Il Board of Deputies of British Jews, principale organismo rappresentativo degli ebrei nel Regno Unito, ha espresso forti riserve. In una riunione straordinaria convocata per discutere dell’emergenza umanitaria a Gaza e delle implicazioni dell’annuncio britannico, il presidente Phil Rosenberg ha ribadito il sostegno a una soluzione a due stati, e ha avvertito che «riconoscere uno stato palestinese senza un accordo diplomatico rischia di mettere i gesti davanti alla sostanza».
In un editoriale pubblicato sul Telegraph, lo stesso Rosenberg spiega che «questo momento di crisi richiede soluzioni pratiche, non gesti politici». Un riconoscimento unilaterale, scrive Rosenberg, «verrebbe strumentalizzato da Hamas e ritenuto una giustificazione delle sue azioni brutali del 7 ottobre». Anche perché il gruppo terroristico è «alla disperata ricerca di una vittoria simbolica».
Nell’editoriale si ricorda come «i leader palestinesi hanno rifiutato numerose proposte di pace negli anni», e che ogni futuro stato palestinese «dovrà essere costruito nella realtà, non solo nella mente dei politici». Allo stesso tempo, Rosenberg critica «la retorica allarmante di alcuni ministri israeliani» e la violenza degli estremisti israeliani in Cisgiordania. Il punto, aggiunge, è però costruire una visione credibile «per il giorno dopo a Gaza».
Rivolgendosi all’esecutivo laburista, il Board of Deputies chiede che Londra non proceda con alcun riconoscimento fintanto che Hamas non avrà accettato un cessate il fuoco, rilasciato tutti gli ostaggi e rinunciato al controllo della Striscia di Gaza. Viene inoltre ribadita la necessità di richiamare l’Autorità nazionale palestinese alle proprie responsabilità nel percorso verso una soluzione duratura e la necessità di contrastare l’influenza destabilizzante dell’Iran e dei suoi alleati, ostili a qualsiasi prospettiva di pace.
Anche altre organizzazioni ebraiche del Regno Unito, come la Campaign Against Antisemitism, sono intervenute nel dibattito, definendo l’iniziativa di Starmer «moralmente e politicamente sbagliata». È «indifendibile» ipotizzare un riconoscimento in un momento in cui gli ostaggi sono ancora detenuti da Hamas in condizioni disumane, denuncia l’organizzazione.

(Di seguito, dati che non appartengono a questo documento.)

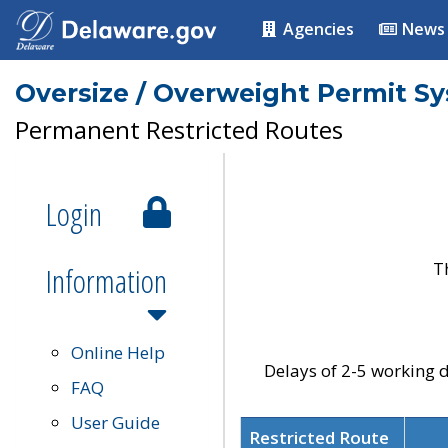
Agencies
News
Oversize / Overweight Permit S
Permanent Restricted Routes
Login
T
Information
Online Help
Delays of 2-5 working d
FAQ
User Guide
Restricted Route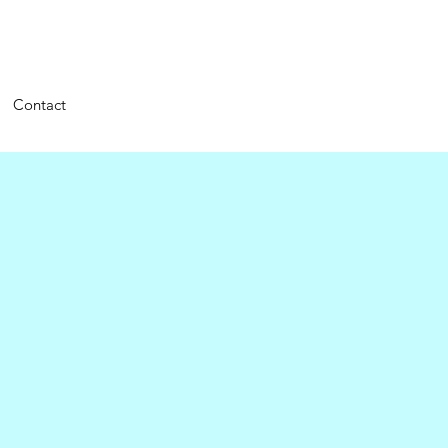
Contact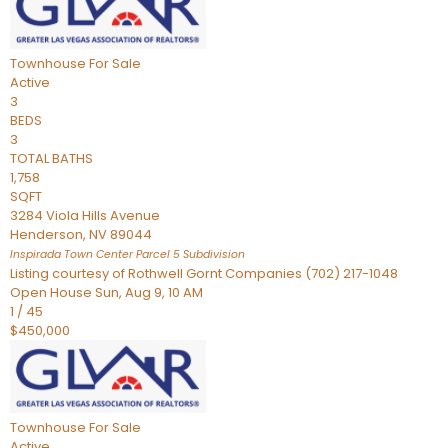
Townhouse
For Sale
Active
3
BEDS
3
TOTAL BATHS
1,758
SQFT
3284 Viola Hills Avenue
Henderson
,
NV
89044
Inspirada Town Center Parcel 5
Subdivision
Listing courtesy of Rothwell Gornt Companies (702) 217-1048
Open House Sun, Aug 9, 10 AM
1
/
45
$450,000
Townhouse
For Sale
Active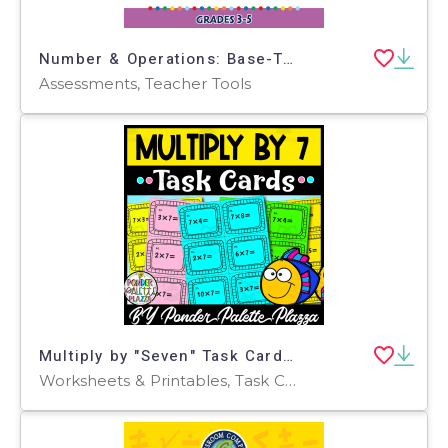
Number & Operations: Base-Ten & Place Value - Pre-Assessment & Teach the Skill - FLASH-MAC
Assessments, Teacher Tools
Multiply by "Seven" Task Cards - 60 Task Cards
Worksheets & Printables, Task Cards, Teacher Tools, Assessments, Lesson Plans, Quizzes and Tests, Activities, Centers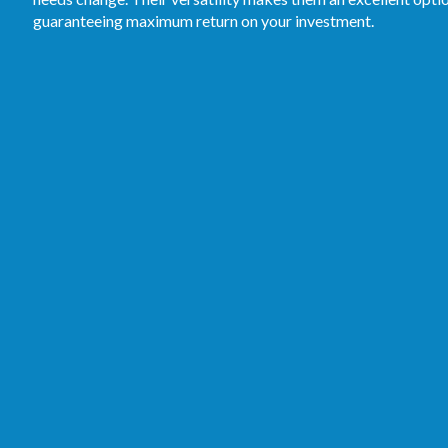
guaranteeing maximum return on your investment.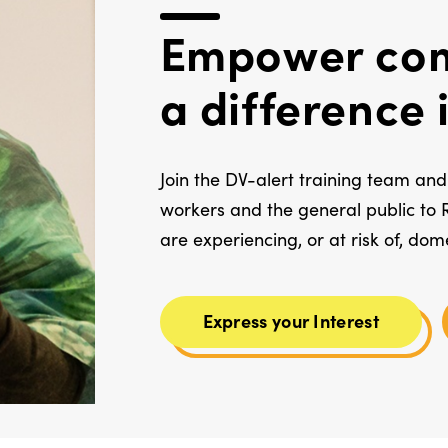
Empower com
a difference
Join the DV-alert training team and 
workers and the general public to 
are experiencing, or at risk of, dom
Express your Interest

Per Jonathan Sacerdoti, firma dello Spectator, la mossa del premier britannico segue «un’inversione inquietante della logica»: non si chiedono impegni concreti alla leadership palestinese, ma si scarica interamente la responsabilità su Israele. In questo modo, spiega Sacerdoti, il Regno Unito rischia di «legittimare la violenza come strumento negoziale». E il messaggio che ne deriva, conclude, «è che il terrorismo paga». Una tesi condivisa anche dal movimento Progressive Judaism che, ribadendo l’impegno per una pace giusta e la convivenza tra due popoli, ha messo in guardia dal rischio che il riconoscimento anticipato «possa rafforzare chi rifiuta la pace e alimentare l’estremismo».
Nel frattempo, una fonte governativa ha ribadito a Jewish News, media ebraico britannico, la posizione del primo ministro: «Keir Starmer è convinto che il Regno Unito possa agire come un mediatore imparziale nel processo di pace. È impegnato a riconoscere lo Stato palestinese, ma crede che ciò possa avvenire solo se saranno soddisfatte precise condizioni, compresa la sicurezza di Israele e la liberazione degli ostaggi».